The announcement comes less than a week after U.S. President Donald Trump met with chief executives from major drugmakers, including Lilly CEO David Ricks, to discuss industry concerns such as tariffs on drug imports.
Trump, who campaigned on a promise to boost domestic manufacturing, has been piling pressure on drugmakers since taking office to move medicine production to the U.S. He suggested last week that he could impose a 25% duty on pharmaceutical and other imports.
Other sectors are also making manufacturing announcements.
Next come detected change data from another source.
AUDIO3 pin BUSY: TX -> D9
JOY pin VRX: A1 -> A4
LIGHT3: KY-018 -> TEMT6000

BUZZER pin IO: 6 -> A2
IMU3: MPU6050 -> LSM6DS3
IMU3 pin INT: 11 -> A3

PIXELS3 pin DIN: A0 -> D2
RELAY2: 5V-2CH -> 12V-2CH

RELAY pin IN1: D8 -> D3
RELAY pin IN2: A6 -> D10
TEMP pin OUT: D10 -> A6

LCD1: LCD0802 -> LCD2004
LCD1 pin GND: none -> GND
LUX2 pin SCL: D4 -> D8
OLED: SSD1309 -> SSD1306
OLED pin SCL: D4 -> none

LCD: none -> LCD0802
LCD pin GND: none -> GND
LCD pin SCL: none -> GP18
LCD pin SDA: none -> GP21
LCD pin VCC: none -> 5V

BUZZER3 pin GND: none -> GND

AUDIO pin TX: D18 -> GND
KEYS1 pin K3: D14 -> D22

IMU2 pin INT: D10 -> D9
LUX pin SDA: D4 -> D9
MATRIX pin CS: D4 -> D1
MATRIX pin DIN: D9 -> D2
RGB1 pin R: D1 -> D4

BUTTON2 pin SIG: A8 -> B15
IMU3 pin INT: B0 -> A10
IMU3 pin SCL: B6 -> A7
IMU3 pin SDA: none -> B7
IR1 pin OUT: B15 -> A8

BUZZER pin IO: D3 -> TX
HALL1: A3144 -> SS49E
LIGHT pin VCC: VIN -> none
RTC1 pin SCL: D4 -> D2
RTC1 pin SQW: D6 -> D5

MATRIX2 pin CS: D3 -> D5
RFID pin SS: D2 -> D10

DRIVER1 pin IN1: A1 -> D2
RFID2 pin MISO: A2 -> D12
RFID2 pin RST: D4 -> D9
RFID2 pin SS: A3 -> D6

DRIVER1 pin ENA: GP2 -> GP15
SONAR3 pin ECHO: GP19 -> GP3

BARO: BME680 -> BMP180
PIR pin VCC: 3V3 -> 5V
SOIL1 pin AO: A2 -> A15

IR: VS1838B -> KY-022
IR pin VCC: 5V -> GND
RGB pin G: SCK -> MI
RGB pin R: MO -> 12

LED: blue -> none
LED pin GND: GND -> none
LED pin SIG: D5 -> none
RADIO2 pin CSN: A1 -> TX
Earlier this week, Apple said it would spend $500 billion in the U.S. over the next four years, but analysts said some of that included current commitments.
The U.S. and its major trading partners have agreed to reciprocal tariff elimination for pharmaceutical products and chemicals used in drug production for the past 30 years, according to the U.S. Trade Representative's office.
Despite telling Republicans in a White House meeting earlier this month that he was considering such an exemption, Reuters reported, Trump has yet to rule them out.
Ricks said in a statement that Lilly's new investment plans would help reinvigorate U.S. manufacturing, and that tax-cutting legislation introduced in Trump's first term has been foundational to the drugmaker's domestic manufacturing investments.
Lilly, which has become the world's most valuable healthcare company worth more than $855 billion, said it has already committed $23 billion to boosting its U.S. manufacturing footprint since 2020. Its Wednesday announcement brings that total to more than $50 billion.
Three of Lilly's new plants will be used to manufacture pharmaceutical raw ingredients, while the fourth will make injectable medicines, the drugmaker said.